• INSTRUCTIONS FOR THE TASK
The pictures in the data below are to be omitted; all else must be duplicated exactly.

• GIVEN DATA
::::::

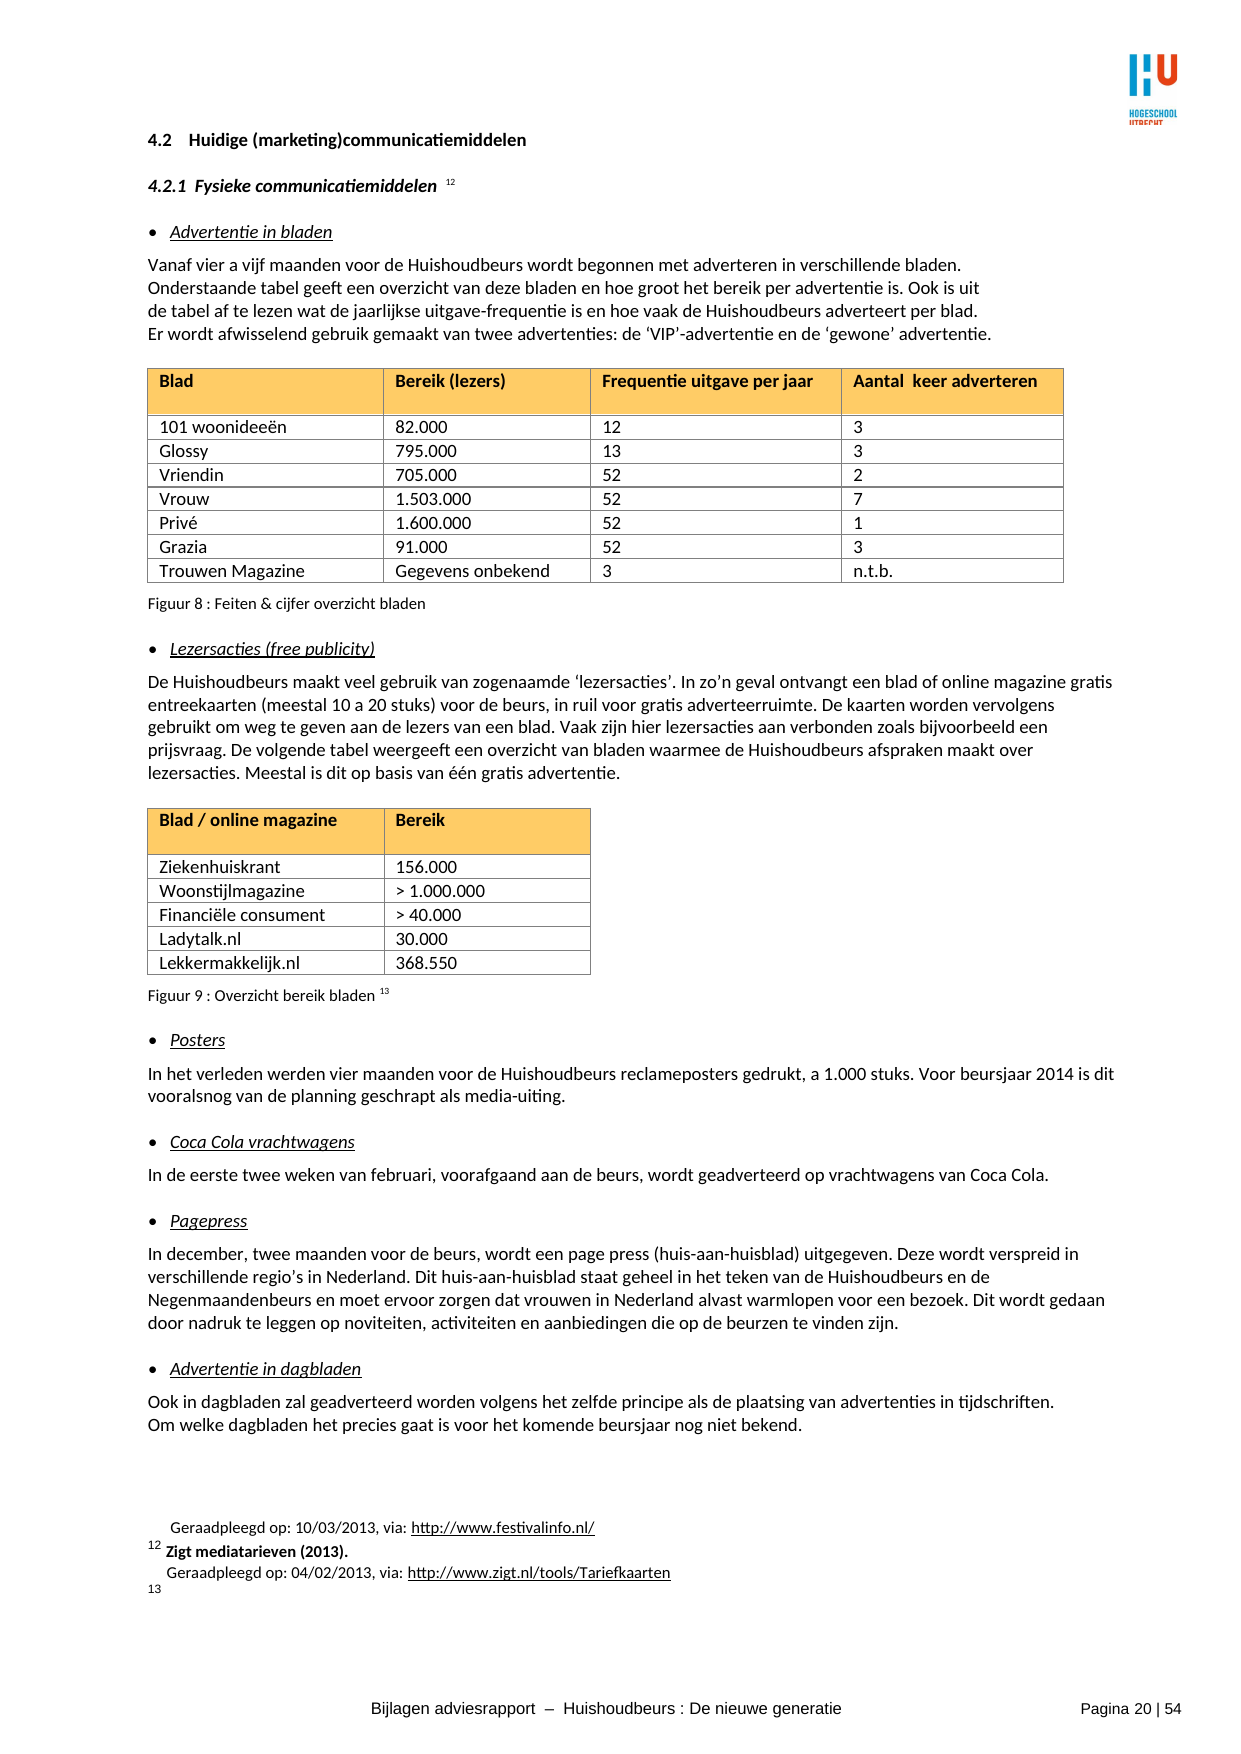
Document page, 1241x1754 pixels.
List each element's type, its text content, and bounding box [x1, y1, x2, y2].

table_cell 52 [591, 464, 841, 486]
text de tabel af te lezen wat de jaarlijkse uitgave-frequentie is en hoe vaak de Huishoudbeurs adverteert per blad. [148, 299, 1123, 322]
table_cell > 40.000 [385, 903, 590, 926]
table_cell 1 [842, 511, 1063, 534]
table_header Frequentie uitgave per jaar [591, 369, 841, 414]
table_cell Gegevens onbekend [384, 559, 590, 582]
table_cell > 1.000.000 [385, 879, 590, 902]
table_cell 13 [591, 440, 841, 462]
text 4.2 Huidige (marketing)communicatiemiddelen [148, 128, 1123, 151]
text • Pagepress [148, 1209, 1123, 1232]
table_cell Privé [148, 511, 383, 534]
table_cell Ladytalk.nl [148, 927, 384, 950]
text Er wordt afwisselend gebruik gemaakt van twee advertenties: de ‘VIP’-advertentie en de ‘gewone’ advertentie. [148, 322, 1123, 345]
table_header Blad / online magazine [148, 809, 384, 854]
text Figuur 9 : Overzicht bereik bladen [148, 985, 1123, 1006]
text • Coca Cola vrachtwagens [148, 1130, 1123, 1153]
text 4.2.1 Fysieke communicatiemiddelen [148, 174, 1123, 197]
table_cell 101 woonideeën [148, 416, 383, 438]
table_header Bereik [385, 809, 590, 854]
table_cell Vrouw [148, 488, 383, 510]
table_cell Vriendin [148, 464, 383, 486]
text In het verleden werden vier maanden voor de Huishoudbeurs reclameposters gedrukt, a 1.000 stuks. Voor beursjaar 2014 is dit vooralsnog van de planning geschrapt als media-uiting. [148, 1062, 1123, 1107]
table_cell Grazia [148, 535, 383, 558]
table_cell Ziekenhuiskrant [148, 855, 384, 878]
table_cell 3 [842, 535, 1063, 558]
table_cell 368.550 [385, 951, 590, 974]
table_cell Financiële consument [148, 903, 384, 926]
table_header Blad [148, 369, 383, 414]
text In de eerste twee weken van februari, voorafgaand aan de beurs, wordt geadverteerd op vrachtwagens van Coca Cola. [148, 1163, 1123, 1186]
table_cell n.t.b. [842, 559, 1063, 582]
text • Posters [148, 1028, 1123, 1051]
table_cell 52 [591, 488, 841, 510]
text Om welke dagbladen het precies gaat is voor het komende beursjaar nog niet bekend. [148, 1413, 1123, 1436]
text • Advertentie in bladen [148, 220, 1123, 243]
table_cell 3 [842, 416, 1063, 438]
table_cell 1.503.000 [384, 488, 590, 510]
table_cell 156.000 [385, 855, 590, 878]
text Figuur 8 : Feiten & cijfer overzicht bladen [148, 593, 1123, 614]
text • Lezersacties (free publicity) [148, 637, 1123, 660]
text In december, twee maanden voor de beurs, wordt een page press (huis-aan-huisblad) uitgegeven. Deze wordt verspreid in verschillende regio’s in Nederland. Dit huis-aan-huisblad staat geheel in het teken van de Huishoudbeurs en de Negenmaandenbeurs en moet ervoor zorgen dat vrouwen in Nederland alvast warmlopen voor een bezoek. Dit wordt gedaan door nadruk te leggen op noviteiten, activiteiten en aanbiedingen die op de beurzen te vinden zijn. [148, 1242, 1123, 1334]
table_cell 3 [591, 559, 841, 582]
table_cell 1.600.000 [384, 511, 590, 534]
table_cell 30.000 [385, 927, 590, 950]
table_cell Trouwen Magazine [148, 559, 383, 582]
table_cell 3 [842, 440, 1063, 462]
table_cell Woonstijlmagazine [148, 879, 384, 902]
text Ook in dagbladen zal geadverteerd worden volgens het zelfde principe als de plaatsing van advertenties in tijdschriften. [148, 1390, 1123, 1413]
table_cell 2 [842, 464, 1063, 486]
table_cell 52 [591, 535, 841, 558]
table_cell Lekkermakkelijk.nl [148, 951, 384, 974]
text Vanaf vier a vijf maanden voor de Huishoudbeurs wordt begonnen met adverteren in verschillende bladen. [148, 253, 1123, 276]
table_header Aantal keer adverteren [842, 369, 1063, 414]
table_header Bereik (lezers) [384, 369, 590, 414]
table_cell 82.000 [384, 416, 590, 438]
table_cell 52 [591, 511, 841, 534]
picture [1127, 53, 1178, 125]
table_cell Glossy [148, 440, 383, 462]
table_cell 795.000 [384, 440, 590, 462]
text Onderstaande tabel geeft een overzicht van deze bladen en hoe groot het bereik per advertentie is. Ook is uit [148, 276, 1123, 299]
text • Advertentie in dagbladen [148, 1357, 1123, 1380]
text De Huishoudbeurs maakt veel gebruik van zogenaamde ‘lezersacties’. In zo’n geval ontvangt een blad of online magazine gratis entreekaarten (meestal 10 a 20 stuks) voor de beurs, in ruil voor gratis adverteerruimte. De kaarten worden vervolgens gebruikt om weg te geven aan de lezers van een blad. Vaak zijn hier lezersacties aan verbonden zoals bijvoorbeeld een prijsvraag. De volgende tabel weergeeft een overzicht van bladen waarmee de Huishoudbeurs afspraken maakt over lezersacties. Meestal is dit op basis van één gratis advertentie. [148, 670, 1123, 784]
table_cell 91.000 [384, 535, 590, 558]
table_cell 7 [842, 488, 1063, 510]
table_cell 705.000 [384, 464, 590, 486]
table_cell 12 [591, 416, 841, 438]
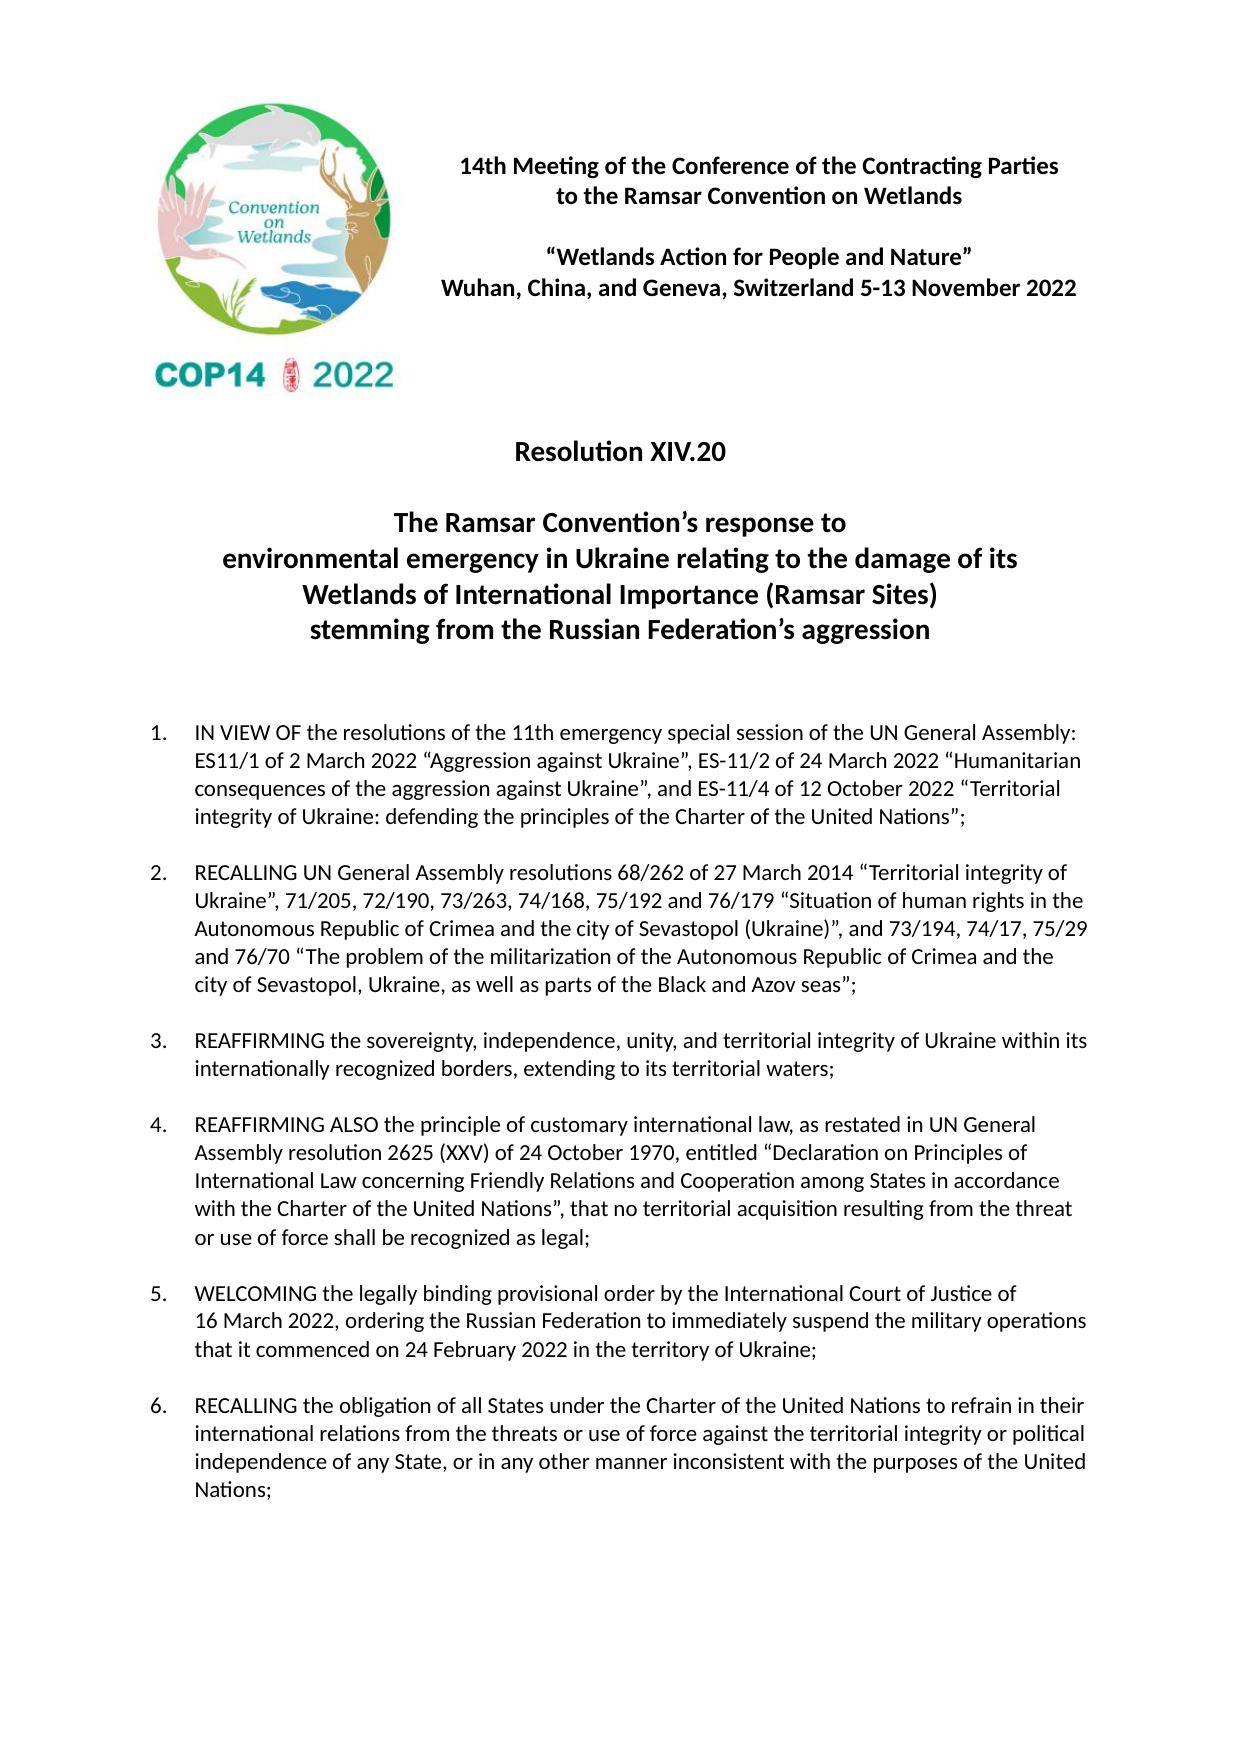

::::::

• SOLUTION FOR THIS PROBLEM
Document page, 1241x1754 pixels.
List each element's type, its text content, and bounding box [x1, y1, x2, y2].

table_cell 52 [591, 464, 841, 486]
text de tabel af te lezen wat de jaarlijkse uitgave-frequentie is en hoe vaak de Huishoudbeurs adverteert per blad. [148, 299, 1123, 322]
table_cell > 40.000 [385, 903, 590, 926]
table_cell 1 [842, 511, 1063, 534]
table_header Frequentie uitgave per jaar [591, 369, 841, 414]
table_cell Gegevens onbekend [384, 559, 590, 582]
table_cell > 1.000.000 [385, 879, 590, 902]
table_cell 13 [591, 440, 841, 462]
text 4.2 Huidige (marketing)communicatiemiddelen [148, 128, 1123, 151]
text • Pagepress [148, 1209, 1123, 1232]
table_cell Privé [148, 511, 383, 534]
table_cell Ladytalk.nl [148, 927, 384, 950]
text Er wordt afwisselend gebruik gemaakt van twee advertenties: de ‘VIP’-advertentie en de ‘gewone’ advertentie. [148, 322, 1123, 345]
table_header Blad / online magazine [148, 809, 384, 854]
text Figuur 9 : Overzicht bereik bladen [148, 985, 1123, 1006]
text • Coca Cola vrachtwagens [148, 1130, 1123, 1153]
text 4.2.1 Fysieke communicatiemiddelen [148, 174, 1123, 197]
table_cell 101 woonideeën [148, 416, 383, 438]
table_header Bereik [385, 809, 590, 854]
table_cell Vrouw [148, 488, 383, 510]
table_cell Vriendin [148, 464, 383, 486]
text In het verleden werden vier maanden voor de Huishoudbeurs reclameposters gedrukt, a 1.000 stuks. Voor beursjaar 2014 is dit vooralsnog van de planning geschrapt als media-uiting. [148, 1062, 1123, 1107]
table_cell Grazia [148, 535, 383, 558]
table_cell Ziekenhuiskrant [148, 855, 384, 878]
table_cell 3 [842, 535, 1063, 558]
table_cell 368.550 [385, 951, 590, 974]
table_cell Financiële consument [148, 903, 384, 926]
table_header Blad [148, 369, 383, 414]
text In de eerste twee weken van februari, voorafgaand aan de beurs, wordt geadverteerd op vrachtwagens van Coca Cola. [148, 1163, 1123, 1186]
table_cell n.t.b. [842, 559, 1063, 582]
text • Posters [148, 1028, 1123, 1051]
table_cell 52 [591, 488, 841, 510]
text Om welke dagbladen het precies gaat is voor het komende beursjaar nog niet bekend. [148, 1413, 1123, 1436]
text • Advertentie in bladen [148, 220, 1123, 243]
table_cell 3 [842, 416, 1063, 438]
table_cell 1.503.000 [384, 488, 590, 510]
table_cell 156.000 [385, 855, 590, 878]
text Figuur 8 : Feiten & cijfer overzicht bladen [148, 593, 1123, 614]
text • Lezersacties (free publicity) [148, 637, 1123, 660]
text In december, twee maanden voor de beurs, wordt een page press (huis-aan-huisblad) uitgegeven. Deze wordt verspreid in verschillende regio’s in Nederland. Dit huis-aan-huisblad staat geheel in het teken van de Huishoudbeurs en de Negenmaandenbeurs en moet ervoor zorgen dat vrouwen in Nederland alvast warmlopen voor een bezoek. Dit wordt gedaan door nadruk te leggen op noviteiten, activiteiten en aanbiedingen die op de beurzen te vinden zijn. [148, 1242, 1123, 1334]
table_cell 3 [591, 559, 841, 582]
table_cell 1.600.000 [384, 511, 590, 534]
table_cell 30.000 [385, 927, 590, 950]
table_cell Trouwen Magazine [148, 559, 383, 582]
table_cell 3 [842, 440, 1063, 462]
table_cell Woonstijlmagazine [148, 879, 384, 902]
text Ook in dagbladen zal geadverteerd worden volgens het zelfde principe als de plaatsing van advertenties in tijdschriften. [148, 1390, 1123, 1413]
table_cell 2 [842, 464, 1063, 486]
table_cell 52 [591, 535, 841, 558]
table_cell Lekkermakkelijk.nl [148, 951, 384, 974]
text Vanaf vier a vijf maanden voor de Huishoudbeurs wordt begonnen met adverteren in verschillende bladen. [148, 253, 1123, 276]
table_header Aantal keer adverteren [842, 369, 1063, 414]
table_header Bereik (lezers) [384, 369, 590, 414]
table_cell 82.000 [384, 416, 590, 438]
table_cell 52 [591, 511, 841, 534]
picture [1127, 53, 1178, 125]
table_cell Glossy [148, 440, 383, 462]
table_cell 795.000 [384, 440, 590, 462]
text Onderstaande tabel geeft een overzicht van deze bladen en hoe groot het bereik per advertentie is. Ook is uit [148, 276, 1123, 299]
text • Advertentie in dagbladen [148, 1357, 1123, 1380]
text De Huishoudbeurs maakt veel gebruik van zogenaamde ‘lezersacties’. In zo’n geval ontvangt een blad of online magazine gratis entreekaarten (meestal 10 a 20 stuks) voor de beurs, in ruil voor gratis adverteerruimte. De kaarten worden vervolgens gebruikt om weg te geven aan de lezers van een blad. Vaak zijn hier lezersacties aan verbonden zoals bijvoorbeeld een prijsvraag. De volgende tabel weergeeft een overzicht van bladen waarmee de Huishoudbeurs afspraken maakt over lezersacties. Meestal is dit op basis van één gratis advertentie. [148, 670, 1123, 784]
table_cell 91.000 [384, 535, 590, 558]
table_cell 7 [842, 488, 1063, 510]
table_cell 705.000 [384, 464, 590, 486]
table_cell 12 [591, 416, 841, 438]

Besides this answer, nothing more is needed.